Can you rewrite all the records below, replacing "scientific name" with "Latin name" and leaving everything else unchanged?

============================================================

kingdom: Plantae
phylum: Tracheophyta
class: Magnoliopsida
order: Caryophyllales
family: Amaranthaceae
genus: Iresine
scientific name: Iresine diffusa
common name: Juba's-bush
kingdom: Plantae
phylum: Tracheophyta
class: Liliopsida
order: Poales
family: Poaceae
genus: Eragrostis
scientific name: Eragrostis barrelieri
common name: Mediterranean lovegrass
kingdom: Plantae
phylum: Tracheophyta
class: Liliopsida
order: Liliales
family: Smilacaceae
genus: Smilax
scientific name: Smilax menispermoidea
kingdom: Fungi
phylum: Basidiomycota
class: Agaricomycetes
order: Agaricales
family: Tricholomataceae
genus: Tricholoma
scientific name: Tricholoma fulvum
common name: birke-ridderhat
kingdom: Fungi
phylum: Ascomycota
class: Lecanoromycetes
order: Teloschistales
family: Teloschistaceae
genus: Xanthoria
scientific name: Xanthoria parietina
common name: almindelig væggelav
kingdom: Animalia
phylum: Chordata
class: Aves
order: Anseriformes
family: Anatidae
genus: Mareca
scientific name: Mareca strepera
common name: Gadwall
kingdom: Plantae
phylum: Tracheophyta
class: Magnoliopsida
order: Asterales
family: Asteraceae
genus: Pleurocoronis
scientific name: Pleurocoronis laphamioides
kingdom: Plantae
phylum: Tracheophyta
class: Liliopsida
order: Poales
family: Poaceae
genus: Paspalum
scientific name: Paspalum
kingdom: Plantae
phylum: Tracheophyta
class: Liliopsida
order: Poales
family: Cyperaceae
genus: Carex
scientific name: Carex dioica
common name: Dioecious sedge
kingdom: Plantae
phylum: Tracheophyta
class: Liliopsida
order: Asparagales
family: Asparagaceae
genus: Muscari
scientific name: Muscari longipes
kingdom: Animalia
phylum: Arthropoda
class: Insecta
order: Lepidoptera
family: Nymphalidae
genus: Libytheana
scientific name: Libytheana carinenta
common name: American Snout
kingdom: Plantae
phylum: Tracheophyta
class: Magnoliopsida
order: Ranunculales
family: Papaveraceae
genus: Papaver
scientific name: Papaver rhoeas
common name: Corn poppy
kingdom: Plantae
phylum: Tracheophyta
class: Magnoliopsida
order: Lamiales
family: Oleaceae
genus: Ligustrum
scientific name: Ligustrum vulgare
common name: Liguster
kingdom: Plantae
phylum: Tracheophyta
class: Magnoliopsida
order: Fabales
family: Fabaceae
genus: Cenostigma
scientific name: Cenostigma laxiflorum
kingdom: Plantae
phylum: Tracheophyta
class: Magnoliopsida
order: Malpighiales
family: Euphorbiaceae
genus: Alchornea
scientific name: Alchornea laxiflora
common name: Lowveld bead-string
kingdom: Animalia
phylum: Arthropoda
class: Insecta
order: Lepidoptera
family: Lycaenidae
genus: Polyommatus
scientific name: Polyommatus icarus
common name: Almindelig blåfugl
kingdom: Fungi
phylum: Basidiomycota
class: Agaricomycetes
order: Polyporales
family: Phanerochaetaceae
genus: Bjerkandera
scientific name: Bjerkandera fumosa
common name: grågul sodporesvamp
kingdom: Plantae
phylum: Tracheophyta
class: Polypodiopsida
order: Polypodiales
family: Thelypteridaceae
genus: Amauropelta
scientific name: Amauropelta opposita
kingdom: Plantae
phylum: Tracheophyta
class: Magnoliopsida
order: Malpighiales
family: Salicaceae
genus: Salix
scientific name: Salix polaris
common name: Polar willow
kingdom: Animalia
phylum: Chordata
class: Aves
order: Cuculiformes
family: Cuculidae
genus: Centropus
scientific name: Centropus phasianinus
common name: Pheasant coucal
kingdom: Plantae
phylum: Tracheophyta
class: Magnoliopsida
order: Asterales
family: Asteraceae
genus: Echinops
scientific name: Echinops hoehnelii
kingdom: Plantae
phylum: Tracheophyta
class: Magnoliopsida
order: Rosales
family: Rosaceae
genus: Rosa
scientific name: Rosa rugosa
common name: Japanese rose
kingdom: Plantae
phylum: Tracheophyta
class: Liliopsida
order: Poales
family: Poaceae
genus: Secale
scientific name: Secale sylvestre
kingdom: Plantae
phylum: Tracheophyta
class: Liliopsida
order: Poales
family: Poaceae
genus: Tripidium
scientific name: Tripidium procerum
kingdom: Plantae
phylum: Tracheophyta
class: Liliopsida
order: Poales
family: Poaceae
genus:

============================================================

SOLUTION TO THE EXERCISE —
kingdom: Plantae
phylum: Tracheophyta
class: Magnoliopsida
order: Caryophyllales
family: Amaranthaceae
genus: Iresine
Latin name: Iresine diffusa
common name: Juba's-bush
kingdom: Plantae
phylum: Tracheophyta
class: Liliopsida
order: Poales
family: Poaceae
genus: Eragrostis
Latin name: Eragrostis barrelieri
common name: Mediterranean lovegrass
kingdom: Plantae
phylum: Tracheophyta
class: Liliopsida
order: Liliales
family: Smilacaceae
genus: Smilax
Latin name: Smilax menispermoidea
kingdom: Fungi
phylum: Basidiomycota
class: Agaricomycetes
order: Agaricales
family: Tricholomataceae
genus: Tricholoma
Latin name: Tricholoma fulvum
common name: birke-ridderhat
kingdom: Fungi
phylum: Ascomycota
class: Lecanoromycetes
order: Teloschistales
family: Teloschistaceae
genus: Xanthoria
Latin name: Xanthoria parietina
common name: almindelig væggelav
kingdom: Animalia
phylum: Chordata
class: Aves
order: Anseriformes
family: Anatidae
genus: Mareca
Latin name: Mareca strepera
common name: Gadwall
kingdom: Plantae
phylum: Tracheophyta
class: Magnoliopsida
order: Asterales
family: Asteraceae
genus: Pleurocoronis
Latin name: Pleurocoronis laphamioides
kingdom: Plantae
phylum: Tracheophyta
class: Liliopsida
order: Poales
family: Poaceae
genus: Paspalum
Latin name: Paspalum
kingdom: Plantae
phylum: Tracheophyta
class: Liliopsida
order: Poales
family: Cyperaceae
genus: Carex
Latin name: Carex dioica
common name: Dioecious sedge
kingdom: Plantae
phylum: Tracheophyta
class: Liliopsida
order: Asparagales
family: Asparagaceae
genus: Muscari
Latin name: Muscari longipes
kingdom: Animalia
phylum: Arthropoda
class: Insecta
order: Lepidoptera
family: Nymphalidae
genus: Libytheana
Latin name: Libytheana carinenta
common name: American Snout
kingdom: Plantae
phylum: Tracheophyta
class: Magnoliopsida
order: Ranunculales
family: Papaveraceae
genus: Papaver
Latin name: Papaver rhoeas
common name: Corn poppy
kingdom: Plantae
phylum: Tracheophyta
class: Magnoliopsida
order: Lamiales
family: Oleaceae
genus: Ligustrum
Latin name: Ligustrum vulgare
common name: Liguster
kingdom: Plantae
phylum: Tracheophyta
class: Magnoliopsida
order: Fabales
family: Fabaceae
genus: Cenostigma
Latin name: Cenostigma laxiflorum
kingdom: Plantae
phylum: Tracheophyta
class: Magnoliopsida
order: Malpighiales
family: Euphorbiaceae
genus: Alchornea
Latin name: Alchornea laxiflora
common name: Lowveld bead-string
kingdom: Animalia
phylum: Arthropoda
class: Insecta
order: Lepidoptera
family: Lycaenidae
genus: Polyommatus
Latin name: Polyommatus icarus
common name: Almindelig blåfugl
kingdom: Fungi
phylum: Basidiomycota
class: Agaricomycetes
order: Polyporales
family: Phanerochaetaceae
genus: Bjerkandera
Latin name: Bjerkandera fumosa
common name: grågul sodporesvamp
kingdom: Plantae
phylum: Tracheophyta
class: Polypodiopsida
order: Polypodiales
family: Thelypteridaceae
genus: Amauropelta
Latin name: Amauropelta opposita
kingdom: Plantae
phylum: Tracheophyta
class: Magnoliopsida
order: Malpighiales
family: Salicaceae
genus: Salix
Latin name: Salix polaris
common name: Polar willow
kingdom: Animalia
phylum: Chordata
class: Aves
order: Cuculiformes
family: Cuculidae
genus: Centropus
Latin name: Centropus phasianinus
common name: Pheasant coucal
kingdom: Plantae
phylum: Tracheophyta
class: Magnoliopsida
order: Asterales
family: Asteraceae
genus: Echinops
Latin name: Echinops hoehnelii
kingdom: Plantae
phylum: Tracheophyta
class: Magnoliopsida
order: Rosales
family: Rosaceae
genus: Rosa
Latin name: Rosa rugosa
common name: Japanese rose
kingdom: Plantae
phylum: Tracheophyta
class: Liliopsida
order: Poales
family: Poaceae
genus: Secale
Latin name: Secale sylvestre
kingdom: Plantae
phylum: Tracheophyta
class: Liliopsida
order: Poales
family: Poaceae
genus: Tripidium
Latin name: Tripidium procerum
kingdom: Plantae
phylum: Tracheophyta
class: Liliopsida
order: Poales
family: Poaceae
genus:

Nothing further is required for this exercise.